Perhaps Valentine's Day was a great holiday after all. People were too obsessed coaxing their victims into the shaggin wagon to notice that there was a raving lunatic enrolled in the Garden who tried to kill them. Life was very strange indeed but Seifer didn't give a rat's ass. He would go fishing and actually enjoy it without having pesky mothers throw their food scraps at him.

BACK TO ZELL

After much deliberation, Zell's hands finally found the cool tiles which hopefully were part of the bathroom. He found it much easier to crawl and it did give him some minor bladder relief.

"Okay...so where is the toilet bowl?" concentrating with all his might

His hands patted the floor building a mental map of the bathroom.

"T..That's a..?" He felt a box of some sort. Upon some more fondling he finally concluded it was the bathroom vanity.

"Which means!"

"The toilet is right NEXT TO IT"

"BOOYA!" he shouted with satifaction.

OMG does my voice sound like that...ughhh...wait a minute!

Before he could fantasize about his new found voice he found the toilet bowl! Relief painting his face. He unzipped his pants and the rest was history.

The flush was music to his ears. At least there was a toilet in heaven or hell or wherever he was. Everybody takes toilets for granted. But not Zell. Ultimecia's castle did not have a toilet whatsoever despite the immensity of the place. The fountain always came in handy, but then again you always had Ultimecia looming over you so it was scary trying to do your business when she could teleport right in front of you.

Zell wasn't really a religious person, but he thanked Hyne for the wonderful invention beautifully named, the toilet.

After spending a few good seconds entranced by the presence of the toilet he aimed for the vanity fumbling for the taps. He found it...but burnt himself with the scalding water.

"Ahhhhhhhhhhhhhh FUUUUUUUUCK!" Quickly turning it off he opened the other trying to cool his burn.
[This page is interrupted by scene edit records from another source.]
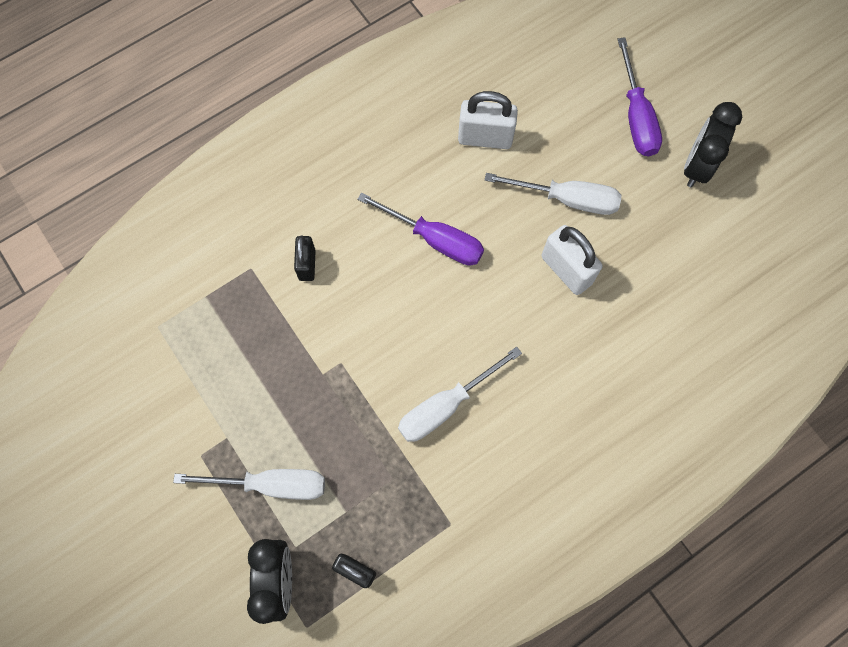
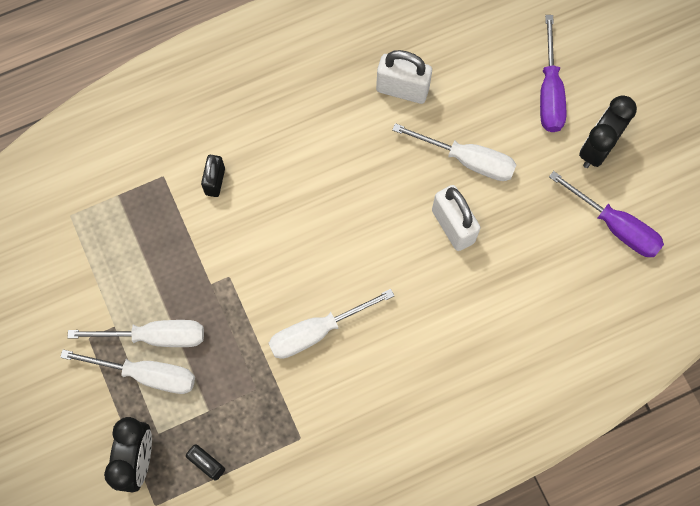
camera: 10 degrees right, 0 degrees up
(273, 441) = (155, 336): none -> white screwdriver
(435, 239) = (336, 177): purple screwdriver -> purple screwdriver (615, 226)

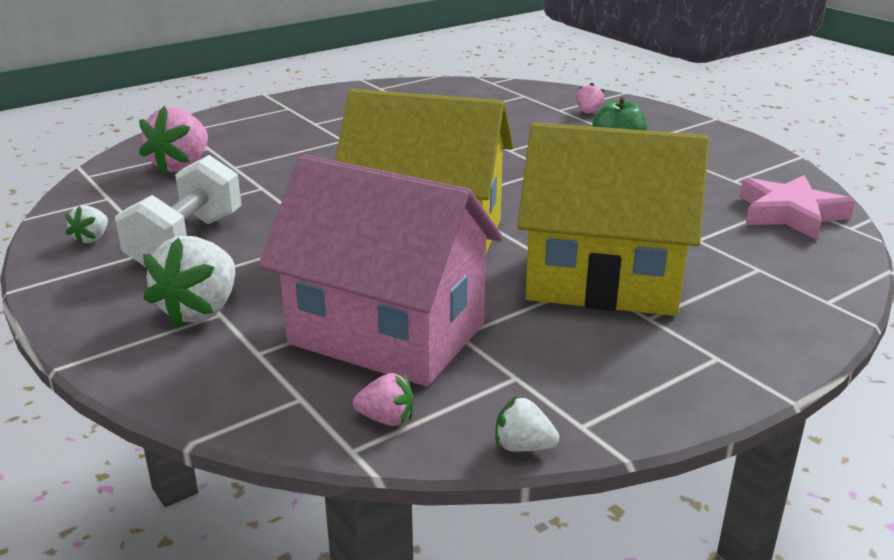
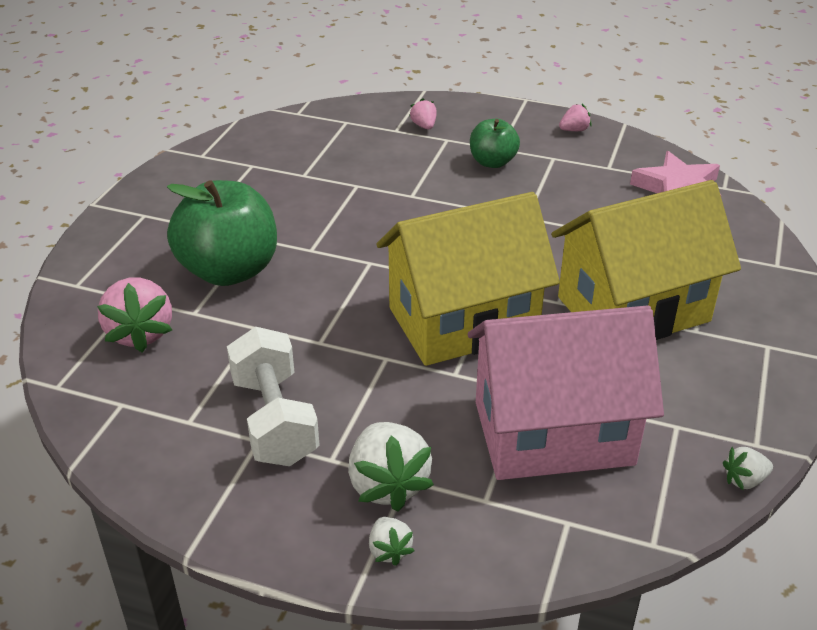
camera: 35 degrees left, 10 degrees up
(92, 239) = (180, 458): white strawberry -> white strawberry (389, 550)
(295, 152) = (229, 270): none -> green apple
(386, 419) = (643, 506): pink strawberry -> pink strawberry (574, 130)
He washed his hands and face thoroughly trying to relieve some of the itching in his eyes. He also dumbly concluded that repeatedly splashing his face with cold water would wake him up from this nightmare. It was in vain.

Zell always despised Valentine's Day. It was more his overwhelming jealousy at all the couples enjoying themselves that caused much anger. Who was Saint Valentine? Everybody knew Santa Claus was fake! Right?

What Zell didn't know was that the canonized saint was very much real and sat with Hyne bringing order to the world.

An angry saint should not be trifled with!

Frankly, he would not take shit from a boy barely out of puberty.

Maybe that could explain why Zell was having such a bad day.

After wiping his face with a stray towel he stared at the mirror utterly horrified at the sight before him. His heart was viciously pounding.

It wasn't even his heart!

There before him stood a pale and somewhat fragile looking tall blonde man with a scar brandished between his emerald orbs.

Zell was Seifer...it was worse than hell!

The screams of agony and torture reverberated through the corridors of Garden.

Did anybody care? No!

Everybody was makin love as Irvine would put it.